Description: The intervertebral disc (IVD) sits between the vertebrae of your spine and absorbs shock, transmits forces, and allows for a full range of motion. When the IVD degenerates, it is prone to bulging and tearing which can lead to disc herniation. That can have significant consequences, including chronic pain and even paralysis. Nearly 90% of people will develop disc degeneration throughout their lifetime making it the leading cause of lower back pain and is estimated to cost nearly 8.1 billion USD in annual Canadian health care costs. There is currently no treatment to restore native IVD function. This has led to an interest in growing an IVD in the lab that could be transplanted into patients. One of the challenges in growing the IVD in the lab is getting the different cell types to organize in a way that mimics the natural disc. My research focuses on characterizing and developing the interface between these distinct tissue types of a lab-grown disc. The inner rings of the disc are unique for their expression of type II collagen, whereas the outer rings only express type I collagen. In this image, miniature lab-grown discs follow a similar distribution of collagens.

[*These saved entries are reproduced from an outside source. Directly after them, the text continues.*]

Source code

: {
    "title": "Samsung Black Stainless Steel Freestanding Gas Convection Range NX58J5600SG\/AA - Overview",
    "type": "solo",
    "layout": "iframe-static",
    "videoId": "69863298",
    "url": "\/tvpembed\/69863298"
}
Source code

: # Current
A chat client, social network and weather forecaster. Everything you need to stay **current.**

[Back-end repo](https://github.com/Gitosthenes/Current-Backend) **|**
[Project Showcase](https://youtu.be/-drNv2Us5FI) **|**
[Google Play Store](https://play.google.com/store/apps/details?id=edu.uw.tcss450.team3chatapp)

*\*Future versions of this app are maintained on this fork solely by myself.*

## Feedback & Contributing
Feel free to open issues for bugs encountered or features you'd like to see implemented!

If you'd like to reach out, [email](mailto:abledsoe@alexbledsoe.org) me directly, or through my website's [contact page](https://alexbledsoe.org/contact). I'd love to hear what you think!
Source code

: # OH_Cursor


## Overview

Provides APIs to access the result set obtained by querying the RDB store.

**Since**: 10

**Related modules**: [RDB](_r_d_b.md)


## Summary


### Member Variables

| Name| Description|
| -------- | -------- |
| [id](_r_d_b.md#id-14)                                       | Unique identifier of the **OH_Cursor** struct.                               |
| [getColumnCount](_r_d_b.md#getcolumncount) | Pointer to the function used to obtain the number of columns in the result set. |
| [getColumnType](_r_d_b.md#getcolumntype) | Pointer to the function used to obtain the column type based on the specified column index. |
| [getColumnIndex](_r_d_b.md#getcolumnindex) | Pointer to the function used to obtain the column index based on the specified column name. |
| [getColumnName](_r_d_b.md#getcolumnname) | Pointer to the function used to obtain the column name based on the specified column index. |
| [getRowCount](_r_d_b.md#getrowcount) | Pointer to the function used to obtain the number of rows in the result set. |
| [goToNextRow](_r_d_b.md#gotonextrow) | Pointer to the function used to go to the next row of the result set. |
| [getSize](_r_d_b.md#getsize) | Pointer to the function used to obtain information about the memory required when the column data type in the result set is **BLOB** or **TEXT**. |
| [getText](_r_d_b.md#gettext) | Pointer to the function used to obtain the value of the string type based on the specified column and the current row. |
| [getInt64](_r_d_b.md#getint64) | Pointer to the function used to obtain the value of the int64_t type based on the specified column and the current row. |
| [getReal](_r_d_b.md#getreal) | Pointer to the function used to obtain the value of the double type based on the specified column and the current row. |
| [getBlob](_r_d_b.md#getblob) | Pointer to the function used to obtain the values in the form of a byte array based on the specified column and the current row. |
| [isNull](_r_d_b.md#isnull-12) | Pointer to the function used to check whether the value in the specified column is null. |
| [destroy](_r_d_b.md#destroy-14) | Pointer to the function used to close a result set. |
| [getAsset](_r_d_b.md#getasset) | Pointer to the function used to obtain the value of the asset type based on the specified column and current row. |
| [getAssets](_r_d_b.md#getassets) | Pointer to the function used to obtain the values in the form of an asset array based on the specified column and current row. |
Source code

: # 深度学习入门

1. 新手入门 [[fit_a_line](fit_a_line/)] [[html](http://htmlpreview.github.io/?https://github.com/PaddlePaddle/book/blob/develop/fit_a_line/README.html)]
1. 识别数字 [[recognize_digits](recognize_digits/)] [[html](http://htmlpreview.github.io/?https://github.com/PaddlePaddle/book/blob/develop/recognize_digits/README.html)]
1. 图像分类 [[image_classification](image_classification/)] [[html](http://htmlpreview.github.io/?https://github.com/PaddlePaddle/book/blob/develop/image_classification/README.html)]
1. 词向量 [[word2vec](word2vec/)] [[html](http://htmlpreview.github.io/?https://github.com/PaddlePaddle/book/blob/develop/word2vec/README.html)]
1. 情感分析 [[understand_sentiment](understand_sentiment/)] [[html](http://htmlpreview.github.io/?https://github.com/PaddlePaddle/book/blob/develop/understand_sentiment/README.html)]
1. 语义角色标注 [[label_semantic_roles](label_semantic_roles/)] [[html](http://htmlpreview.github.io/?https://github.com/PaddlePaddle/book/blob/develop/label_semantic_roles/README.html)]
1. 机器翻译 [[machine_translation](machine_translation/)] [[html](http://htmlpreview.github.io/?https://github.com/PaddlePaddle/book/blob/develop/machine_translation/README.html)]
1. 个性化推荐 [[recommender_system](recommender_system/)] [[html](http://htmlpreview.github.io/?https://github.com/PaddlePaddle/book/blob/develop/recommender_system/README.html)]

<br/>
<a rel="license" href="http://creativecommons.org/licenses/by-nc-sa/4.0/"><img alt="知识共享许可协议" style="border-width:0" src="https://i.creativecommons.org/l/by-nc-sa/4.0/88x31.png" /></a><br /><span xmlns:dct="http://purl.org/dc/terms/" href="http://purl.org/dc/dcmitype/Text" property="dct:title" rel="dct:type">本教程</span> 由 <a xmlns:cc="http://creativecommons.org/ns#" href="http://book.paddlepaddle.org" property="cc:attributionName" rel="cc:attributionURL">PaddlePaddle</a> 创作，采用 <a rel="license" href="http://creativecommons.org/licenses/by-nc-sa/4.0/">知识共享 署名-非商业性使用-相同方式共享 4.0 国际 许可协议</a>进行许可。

Why did you conduct this research? During my undergrad I spent many hours in lectures learning about the most cutting-edge research and working on various research projects, the most captivating of which was the notion of growing tissues in the lab from a small pool of cells. To me, this represents the future of medical research, where one day organs can be generated from a patient’s own cells. This would resolve organ rejection, organ shortages, and long wait times on transplant lists, allowing us to live longer and healthier lives.
Technique: Intervertebral disc cells were isolated from cow tails and grown on a roll of biodegradable plastic that mimics the structure of the intervertebral disc. The miniature discs (roughly the thickness of your pinky finger) were collected after 3 weeks of growth and sliced cross-sectionally at 7 microns (approximately 1/10th the thickness of a human hair). These thin slices of the miniature discs were stained for type I (magenta/yellow) and type II (cyan/white) collagens. When viewed with a special microscope we are able to visualize and distinguish type I and II collagen within the tissue.
Acknowledgements: I would like to acknowledge the members of the Kandel lab and the Lunenfeld-Tanenbaum Research Institute Microscopy Facility for their support on my project and the collection of this image.